L’esperienza dei due ultimi governi a maggioranza M5S di Giuseppe Conte, con la Lega Nord prima e col Pd poi, ha preso atto che il re è nudo, e che tutti i marchingegni e i tecnicismi posti in essere non erano all’altezza. Il riesame di alcuni elementi peculiari del buon governo della prima fase dell’esperienza repubblicana, come ad esempio la legge elettorale squisitamente proporzionale è di buon auspicio. Per poter raggiungere però alcuni obiettivi ci vogliono menti e energie competenti, in grado di definire alcune questioni importanti, per costruire un nuovo equilibrio, un nuovo rispetto per le istituzioni, nuove strategie per la pace sociale. Si sente la necessità di un “centro” politico autonomo, propositivo, europeo che rilanci le politiche di coesione nel Paese.

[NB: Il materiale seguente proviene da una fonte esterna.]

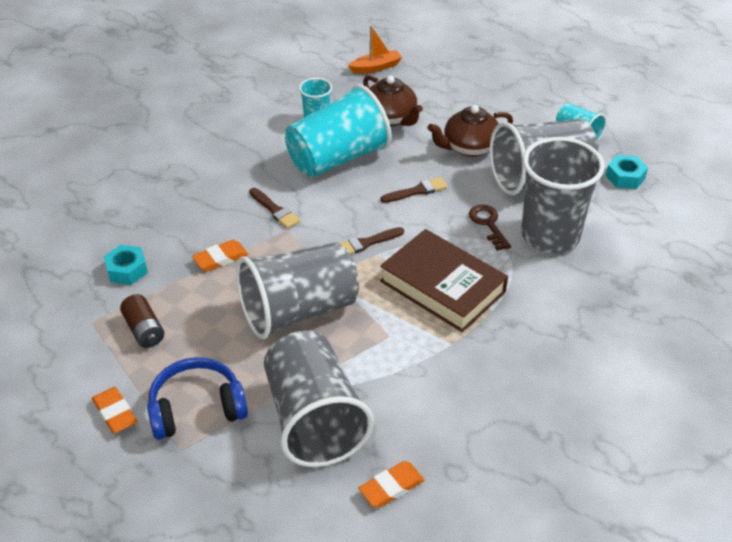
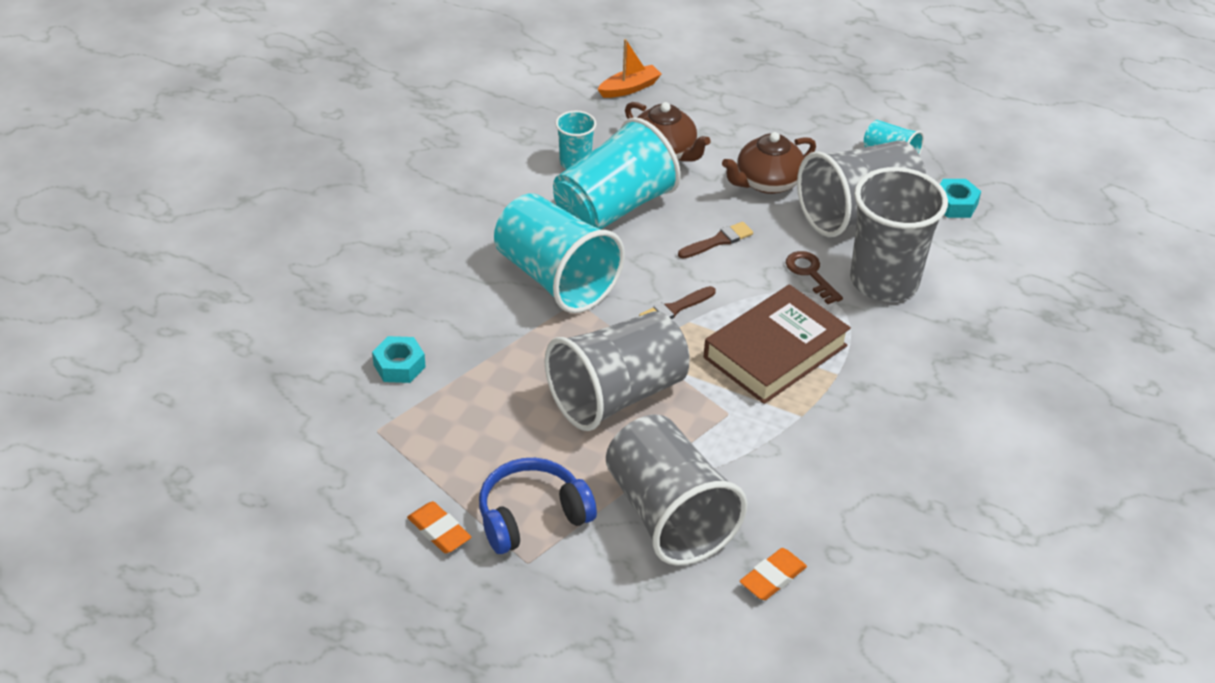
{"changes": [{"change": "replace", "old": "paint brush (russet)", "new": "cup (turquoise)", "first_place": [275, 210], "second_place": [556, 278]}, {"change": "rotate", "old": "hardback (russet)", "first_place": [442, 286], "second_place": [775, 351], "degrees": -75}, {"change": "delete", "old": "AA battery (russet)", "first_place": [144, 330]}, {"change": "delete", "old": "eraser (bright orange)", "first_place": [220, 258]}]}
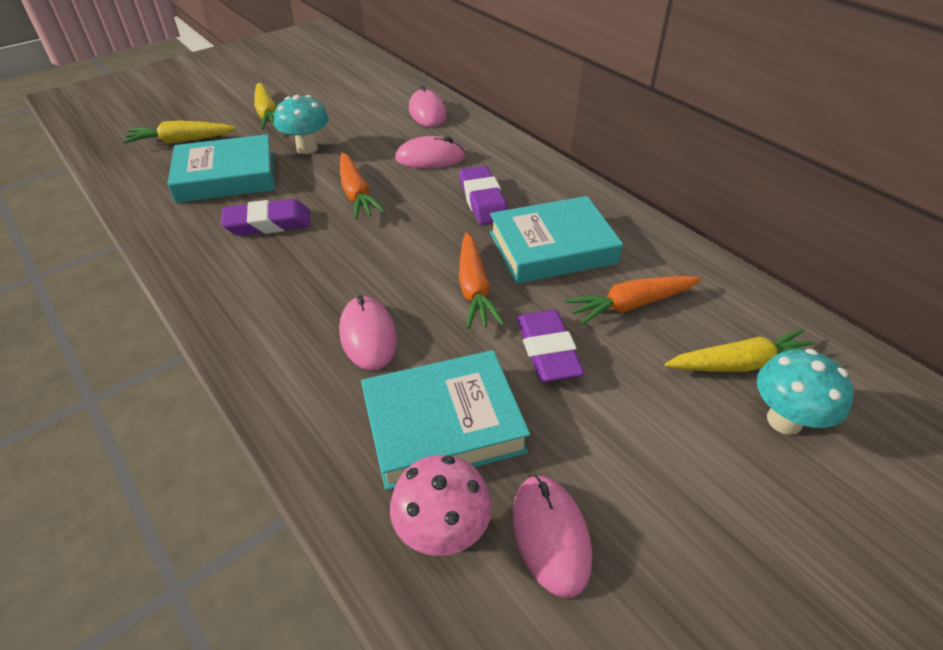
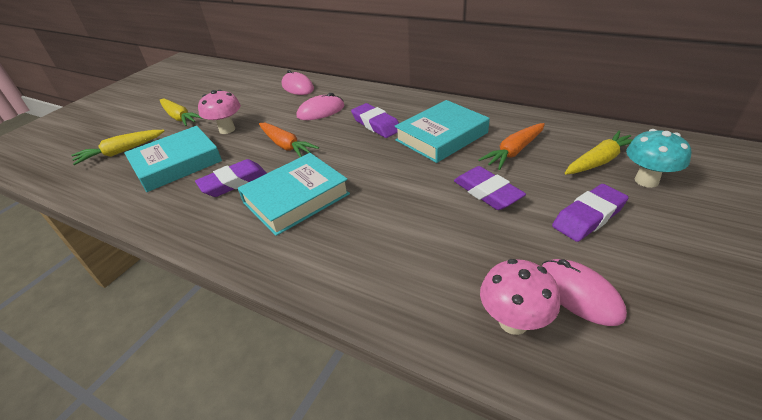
{"changes": [{"change": "recolor", "old": "toadstool (turquoise)", "new": "toadstool (pink)", "first_place": [307, 148], "second_place": [227, 129]}, {"change": "move", "old": "hardback (turquoise)", "first_place": [443, 424], "second_place": [296, 198]}, {"change": "insert", "new": "eraser (purple)", "second_place": [588, 217]}, {"change": "delete", "old": "mouse (pink)", "first_place": [368, 335]}, {"change": "delete", "old": "toy carrot (bright orange)", "first_place": [474, 289]}]}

Il “popolarismo”, sbrigativamente liquidato, possiede in sé ancora oggi, a distanza di un secolo di storia, peculiarità ideali in grado di neutralizzare populismi, qualunquismi e opportunismi. Gli italiani, in una realtà cruda e amara, fatta di promesse mancate, di opacità, di scarsa trasparenza, di saccheggio delle risorse pubbliche, di scelte di governo bislacche e cervellotiche, fino a procurare la crisi che stiamo ancora vivendo, chiedono garanzie, tutele, se non vere e proprie certezze. Il “popolarismo” è stato, e lo è tuttora, una cultura viva che ha fatto la storia della democrazia in Italia e nel Vecchio continente, essa può essere rilanciata, spiegata e applicata, finalizzandola al buon governo dell’Italia.

Si avverte l’urgenza, al cospetto di tanta confusione e di questa vera babele di organizzare un partito, che metta insieme le volontà e dia speranza di buona e onesta politica all’Italia, secondo gli ideali democratici cristiani. Sin da dopo l’Unità, e fino agli inizi degli anni novanta del ‘900 il sistema politico italiano è stato plurale, con presenze caratterizzate, tra cui i cattolici, protagonisti storicamente, con altre forze politiche, della costruzione della democrazia in Italia. Essa ha necessità di una cultura nota e riconosciuta in Europa e nel mondo, di una chiara linea politica, di un’etica, finalizzate alla crescita del Paese.

Il “popolarismo” è necessario all’Italia, per crescere attraverso la partecipazione, per realizzare equilibrio, per riscoprire la moralità nella vita pubblica, per ripristinare quella mitezza della politica che molto ha giovato al Paese nei decenni passati e che tanto bene farebbe oggi agli italiani.